## [DIRECTIONS]
Once you reach the line that contains "middle tip: (246, 153)", retype it and each later line exactly as written, stopping only at the end of the listing.

## [INFORMATION GIVEN]
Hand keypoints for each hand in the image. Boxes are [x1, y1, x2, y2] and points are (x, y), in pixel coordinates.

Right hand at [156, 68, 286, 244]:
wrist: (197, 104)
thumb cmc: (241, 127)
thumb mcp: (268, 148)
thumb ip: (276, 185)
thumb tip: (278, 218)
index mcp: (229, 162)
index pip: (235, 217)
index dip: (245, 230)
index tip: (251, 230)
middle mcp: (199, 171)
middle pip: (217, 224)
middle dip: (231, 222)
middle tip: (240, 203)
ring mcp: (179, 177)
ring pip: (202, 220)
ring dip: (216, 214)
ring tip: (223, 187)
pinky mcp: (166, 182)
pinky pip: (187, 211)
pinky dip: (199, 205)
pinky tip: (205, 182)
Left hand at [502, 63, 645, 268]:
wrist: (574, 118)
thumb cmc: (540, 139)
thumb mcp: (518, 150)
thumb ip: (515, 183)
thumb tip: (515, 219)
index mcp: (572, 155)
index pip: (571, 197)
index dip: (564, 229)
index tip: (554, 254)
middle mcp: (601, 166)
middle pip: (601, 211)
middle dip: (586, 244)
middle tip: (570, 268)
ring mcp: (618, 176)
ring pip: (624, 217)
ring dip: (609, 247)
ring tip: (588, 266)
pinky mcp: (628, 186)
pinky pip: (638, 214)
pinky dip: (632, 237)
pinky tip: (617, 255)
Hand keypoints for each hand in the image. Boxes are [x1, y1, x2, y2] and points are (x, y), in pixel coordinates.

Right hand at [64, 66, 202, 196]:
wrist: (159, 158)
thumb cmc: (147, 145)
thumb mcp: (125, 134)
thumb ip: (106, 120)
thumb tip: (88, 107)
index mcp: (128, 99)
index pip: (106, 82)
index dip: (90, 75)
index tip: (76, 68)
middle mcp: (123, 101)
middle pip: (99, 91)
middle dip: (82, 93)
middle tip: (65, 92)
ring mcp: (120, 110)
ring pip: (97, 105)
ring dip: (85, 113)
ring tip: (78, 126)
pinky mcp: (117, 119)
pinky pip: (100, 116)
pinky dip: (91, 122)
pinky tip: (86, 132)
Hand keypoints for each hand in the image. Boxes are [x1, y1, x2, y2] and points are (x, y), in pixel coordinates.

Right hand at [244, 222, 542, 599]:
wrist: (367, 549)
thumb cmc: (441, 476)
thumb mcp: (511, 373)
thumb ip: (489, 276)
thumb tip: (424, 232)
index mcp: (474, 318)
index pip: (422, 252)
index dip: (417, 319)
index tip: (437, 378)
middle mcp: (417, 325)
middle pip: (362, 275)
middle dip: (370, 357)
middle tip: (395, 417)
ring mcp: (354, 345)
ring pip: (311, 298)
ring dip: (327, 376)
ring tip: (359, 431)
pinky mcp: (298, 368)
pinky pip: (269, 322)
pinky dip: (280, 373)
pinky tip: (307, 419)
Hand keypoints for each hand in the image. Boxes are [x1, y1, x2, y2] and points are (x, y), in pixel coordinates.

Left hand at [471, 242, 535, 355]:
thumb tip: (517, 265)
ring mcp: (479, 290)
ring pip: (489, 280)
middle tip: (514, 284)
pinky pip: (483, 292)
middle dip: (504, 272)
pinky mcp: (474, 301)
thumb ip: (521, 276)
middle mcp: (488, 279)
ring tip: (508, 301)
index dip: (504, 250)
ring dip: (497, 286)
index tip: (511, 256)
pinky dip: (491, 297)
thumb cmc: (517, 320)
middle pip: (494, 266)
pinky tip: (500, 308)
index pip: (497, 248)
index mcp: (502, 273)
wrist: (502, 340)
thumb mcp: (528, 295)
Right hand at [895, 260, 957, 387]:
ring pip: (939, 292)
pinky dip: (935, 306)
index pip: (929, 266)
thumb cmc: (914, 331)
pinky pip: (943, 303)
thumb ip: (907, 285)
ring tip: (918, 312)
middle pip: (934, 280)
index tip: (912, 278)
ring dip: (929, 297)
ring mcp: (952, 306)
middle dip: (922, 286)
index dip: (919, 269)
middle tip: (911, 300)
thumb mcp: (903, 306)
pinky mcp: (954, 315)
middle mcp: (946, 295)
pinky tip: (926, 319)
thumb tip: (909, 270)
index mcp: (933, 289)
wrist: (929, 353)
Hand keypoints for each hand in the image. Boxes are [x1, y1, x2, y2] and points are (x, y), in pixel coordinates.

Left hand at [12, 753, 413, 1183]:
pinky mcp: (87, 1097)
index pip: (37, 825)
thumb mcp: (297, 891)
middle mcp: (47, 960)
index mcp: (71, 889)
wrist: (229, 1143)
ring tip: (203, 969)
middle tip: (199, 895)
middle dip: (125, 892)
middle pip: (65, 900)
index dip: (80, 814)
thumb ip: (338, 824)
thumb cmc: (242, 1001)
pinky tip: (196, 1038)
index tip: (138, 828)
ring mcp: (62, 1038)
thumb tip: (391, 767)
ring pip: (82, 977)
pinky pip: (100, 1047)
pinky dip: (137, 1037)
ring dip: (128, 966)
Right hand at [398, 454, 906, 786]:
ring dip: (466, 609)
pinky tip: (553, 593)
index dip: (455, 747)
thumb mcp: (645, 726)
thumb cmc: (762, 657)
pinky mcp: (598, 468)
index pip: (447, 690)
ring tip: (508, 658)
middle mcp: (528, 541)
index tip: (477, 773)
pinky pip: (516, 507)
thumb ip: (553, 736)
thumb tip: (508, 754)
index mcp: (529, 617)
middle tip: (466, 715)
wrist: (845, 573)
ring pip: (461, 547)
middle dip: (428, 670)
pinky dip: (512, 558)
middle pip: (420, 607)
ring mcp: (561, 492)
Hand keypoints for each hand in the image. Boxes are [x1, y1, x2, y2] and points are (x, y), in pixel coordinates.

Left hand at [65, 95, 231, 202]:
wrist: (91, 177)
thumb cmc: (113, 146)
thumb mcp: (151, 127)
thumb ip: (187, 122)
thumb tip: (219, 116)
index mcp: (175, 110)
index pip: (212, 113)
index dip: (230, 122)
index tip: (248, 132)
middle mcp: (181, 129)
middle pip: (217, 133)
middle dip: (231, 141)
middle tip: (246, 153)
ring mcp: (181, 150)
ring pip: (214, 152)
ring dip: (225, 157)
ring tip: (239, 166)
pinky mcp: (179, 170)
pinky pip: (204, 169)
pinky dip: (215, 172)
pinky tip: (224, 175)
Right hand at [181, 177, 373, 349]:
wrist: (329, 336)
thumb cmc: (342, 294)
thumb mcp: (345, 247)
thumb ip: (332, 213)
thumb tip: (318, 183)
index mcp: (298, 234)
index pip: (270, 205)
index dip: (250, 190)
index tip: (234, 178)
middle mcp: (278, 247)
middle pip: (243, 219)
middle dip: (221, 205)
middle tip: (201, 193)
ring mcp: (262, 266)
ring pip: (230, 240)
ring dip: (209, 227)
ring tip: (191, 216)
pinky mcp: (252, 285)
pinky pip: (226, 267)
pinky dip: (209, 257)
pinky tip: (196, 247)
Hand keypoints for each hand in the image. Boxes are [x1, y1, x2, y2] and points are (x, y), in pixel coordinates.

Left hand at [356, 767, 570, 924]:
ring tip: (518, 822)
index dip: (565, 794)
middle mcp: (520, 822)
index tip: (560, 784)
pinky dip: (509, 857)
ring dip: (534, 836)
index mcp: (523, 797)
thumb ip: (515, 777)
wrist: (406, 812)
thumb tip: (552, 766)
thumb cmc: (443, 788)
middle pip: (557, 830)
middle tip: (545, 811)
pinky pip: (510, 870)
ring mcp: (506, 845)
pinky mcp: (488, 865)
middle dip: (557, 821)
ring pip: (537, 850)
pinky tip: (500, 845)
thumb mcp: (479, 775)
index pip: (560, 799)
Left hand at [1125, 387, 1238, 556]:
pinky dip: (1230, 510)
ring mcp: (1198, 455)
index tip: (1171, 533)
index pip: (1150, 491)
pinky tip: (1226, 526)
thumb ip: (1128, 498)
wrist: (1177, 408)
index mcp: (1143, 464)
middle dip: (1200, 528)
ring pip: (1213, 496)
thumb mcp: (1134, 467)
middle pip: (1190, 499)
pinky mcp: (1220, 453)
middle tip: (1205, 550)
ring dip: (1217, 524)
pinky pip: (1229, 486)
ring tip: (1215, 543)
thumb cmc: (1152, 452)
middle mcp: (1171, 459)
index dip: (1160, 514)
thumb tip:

## [RESULT OF THIS TASK]
middle tip: (246, 153)
ring mcp: (181, 150)
ring pip: (214, 152)
ring dip: (225, 157)
ring tip: (239, 166)
pinky mcp: (179, 170)
pinky pip: (204, 169)
pinky dip: (215, 172)
pinky tip: (224, 175)
Right hand at [181, 177, 373, 349]:
wrist: (329, 336)
thumb cmc: (342, 294)
thumb mcp: (345, 247)
thumb ip: (332, 213)
thumb tip: (318, 183)
index mcp: (298, 234)
index pip: (270, 205)
index dip: (250, 190)
index tip: (234, 178)
middle mcp: (278, 247)
middle pip: (243, 219)
middle dip: (221, 205)
middle tip: (201, 193)
ring mcp: (262, 266)
ring pip: (230, 240)
ring dip: (209, 227)
ring tip: (191, 216)
pinky mcp: (252, 285)
pinky pip: (226, 267)
pinky dip: (209, 257)
pinky tip: (196, 247)
Hand keypoints for each hand in the image. Boxes are [x1, y1, x2, y2] and points are (x, y), in pixel coordinates.

Left hand at [356, 767, 570, 924]:
ring tip: (518, 822)
index dip: (565, 794)
middle mcp: (520, 822)
index tip: (560, 784)
pinky dip: (509, 857)
ring dip: (534, 836)
index mcp: (523, 797)
thumb ip: (515, 777)
wrist: (406, 812)
thumb tip: (552, 766)
thumb cmc: (443, 788)
middle pip: (557, 830)
middle tip: (545, 811)
pinky pip: (510, 870)
ring mcp: (506, 845)
pinky mcp: (488, 865)
middle dip: (557, 821)
ring pip: (537, 850)
pinky tip: (500, 845)
thumb mcp: (479, 775)
index pip: (560, 799)
Left hand at [1125, 387, 1238, 556]:
pinky dip: (1230, 510)
ring mcp: (1198, 455)
index tip: (1171, 533)
index pip: (1150, 491)
pinky tip: (1226, 526)
thumb ip: (1128, 498)
wrist: (1177, 408)
index mcp: (1143, 464)
middle dip: (1200, 528)
ring pip: (1213, 496)
thumb mcp: (1134, 467)
middle pip: (1190, 499)
pinky mcp: (1220, 453)
middle tip: (1205, 550)
ring dip: (1217, 524)
pinky pip: (1229, 486)
ring tip: (1215, 543)
thumb cmc: (1152, 452)
middle mcp: (1171, 459)
index dip: (1160, 514)
thumb tip:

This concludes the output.